Wednesday, June 20, 2007

Article-Writing and Freelance Tips

For all three of those people who don’t read copyblogger, you’ve missed a fantastic article on the 10-second rule. It’s an excellent guide to writing content that catches readers, which is what will sell your work.

It brings up some critical points for article-writing. Breaking your 1,000-word piece into bite-sized chunks for easy consumption not only helps readers follow your argument, it helps you to organize your thoughts and ensure that your points get made. Sub-headers let people who are already familiar with the subject skip over explanatory paragraphs and get straight to the “What Next” or “What’s New” sections.

It's also a good argument for why SEO writing is so good for the web. If you've got the key words and phrases sprinkled liberally throughout, it helps to point readers to the sentences that are directly about that subject. If they're going to skim anyway, at least let them come away with some useful information and perhaps convince them that your article has enough meat to warrant a full read. And if they read that article, perhaps they will be convinced to come back for more.

Good formatting and good keywording compliment good content and good writing. If you can get all four of these working together, you will have a kick-butt piece. It's a question of balance. So much web writing pays far too much attention to the first two elements at the cost of the others. I, on the other hand, rarely pay any attention at all to keywording. Yes, I try to mention the topic in some variation frequently, but I don't pay enough attention to how I do it. This is a good reminder to me of why I should devote energy to improving that part of my writing.
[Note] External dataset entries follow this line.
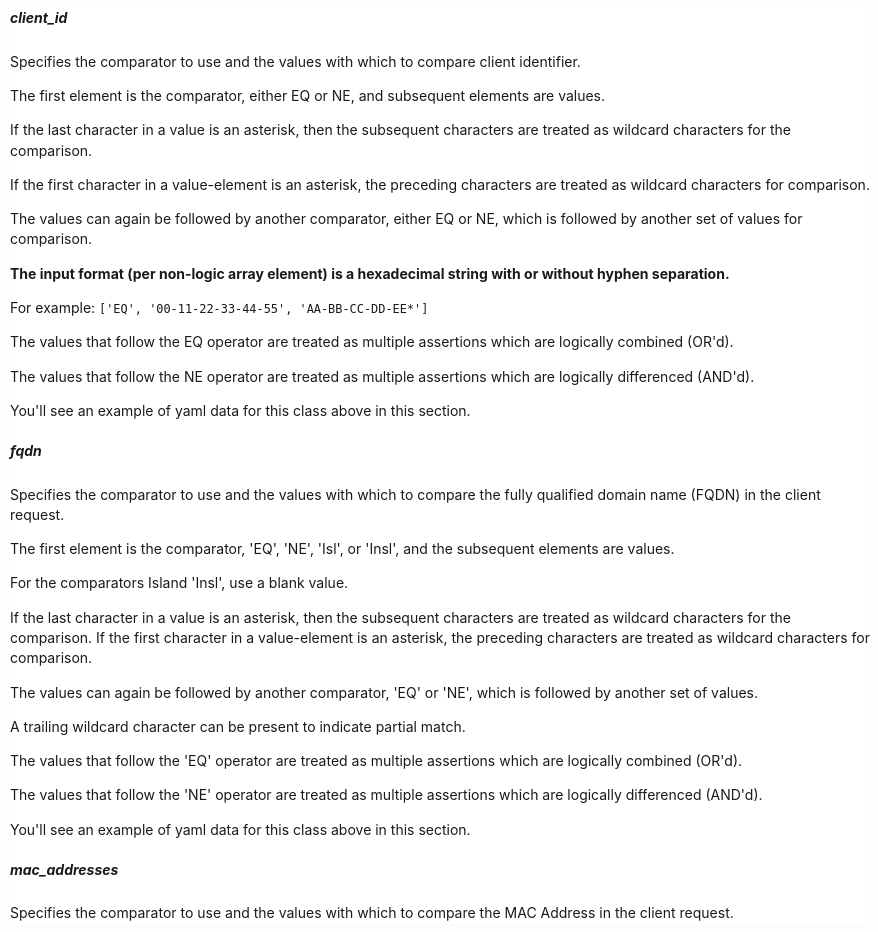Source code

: ##### client_id
Specifies the comparator to use and the values with which to compare client identifier. 

The first element is the comparator, either EQ or NE, and subsequent elements are values.

If the last character in a value is an asterisk, then the subsequent characters are treated as wildcard characters 
for the comparison. 

If the first character in a value-element is an asterisk, the preceding characters are treated 
as wildcard characters for comparison.

The values can again be followed by another comparator, either EQ or NE, which is followed by another set of values 
for comparison.

**The input format (per non-logic array element) is a hexadecimal string with or without hyphen separation.**

For example: `['EQ', '00-11-22-33-44-55', 'AA-BB-CC-DD-EE*']`

The values that follow the EQ operator are treated as multiple assertions which are logically combined (OR'd).

The values that follow the NE operator are treated as multiple assertions which are logically differenced (AND'd).

You'll see an example of yaml data for this class above in this section.

##### fqdn
Specifies the comparator to use and the values with which to compare the fully qualified domain name (FQDN) in the 
client request. 

The first element is the comparator, 'EQ', 'NE', 'Isl', or 'Insl', and the subsequent elements are 
values. 

For the comparators Island 'Insl', use a blank value. 

If the last character in a value is an asterisk, then the subsequent characters are treated as wildcard characters 
for the comparison. If the first character in a value-element is an asterisk, the preceding characters are treated 
as wildcard characters for comparison.

The values can again be followed by another comparator, 'EQ' or 'NE', which is followed by another set of values.

A trailing wildcard character can be present to indicate partial match.

The values that follow the 'EQ' operator are treated as multiple assertions which are logically combined (OR'd).

The values that follow the 'NE' operator are treated as multiple assertions which are logically differenced (AND'd).

You'll see an example of yaml data for this class above in this section.

##### mac_addresses
Specifies the comparator to use and the values with which to compare the MAC Address in the client request.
Once you’ve got the strategy firmly in mind, check out Sharon Hurley Hall’s article at Garden and Hearth (although I normally read her at Get Paid to Write) about freelance markets for beginners. Donating your skills to a local paper won’t pay the bills. It is a great way to get your name in print and build your portfolio.

For a lot of incredibly useful information, try reading her articles at Inspired Author. There's a great article there on deciding how much to charge for jobs that really helped me to put the question into perspective. Unfortunately, most of the links on the free promotion course don't work. I'll check back and post here if I find them fixed. I'm quite curious to take it.


5 comments:








lakedaemon

said...

Can't agree more with SEO complimenting good content and writing. I also applaud your strategy of ignoring keyword fixation in article writing. Too much webcopy is obviously fixated on keywords though if you are writing valuable content from a knowledge base, an article is most likely to contain those keywords in a more natural foundation as well as containing complimentary keywords that you wouldn't necessarily think of.





Snoskred

said...

Hey, reading you on google reader via the US Blogs community. ;) Good to see you join the community and looking forward to more of your posts. ;) thought I'd drop in and say hi.

Snoskred
http://snoskred.blogspot.com/





legbamel

said...

Hey, thanks for swinging by, both of you. Lakedaemon, thanks for support. I know that writing naturally can hurt my "finability" but that's part of the reason that I try to be active in several communities. I can still get my name out, just not to the top of the Google searches. Actually, sometimes my posts pop up there anyway. You never know!





BloggingWriter

said...

Just found this, legbamel. Thanks for the link love. IA is going through some changes right now and the promotion course has been a temporary casualty. Even I can't find the links right now, but it will be back up within a couple of weeks, either on IA or one of the related sites. Love the new blog - I look forward to browsing the archives to see what I missed. :)





legbamel

said...

Happy to do it. I'll definitely keep checking back. Thanks for visiting.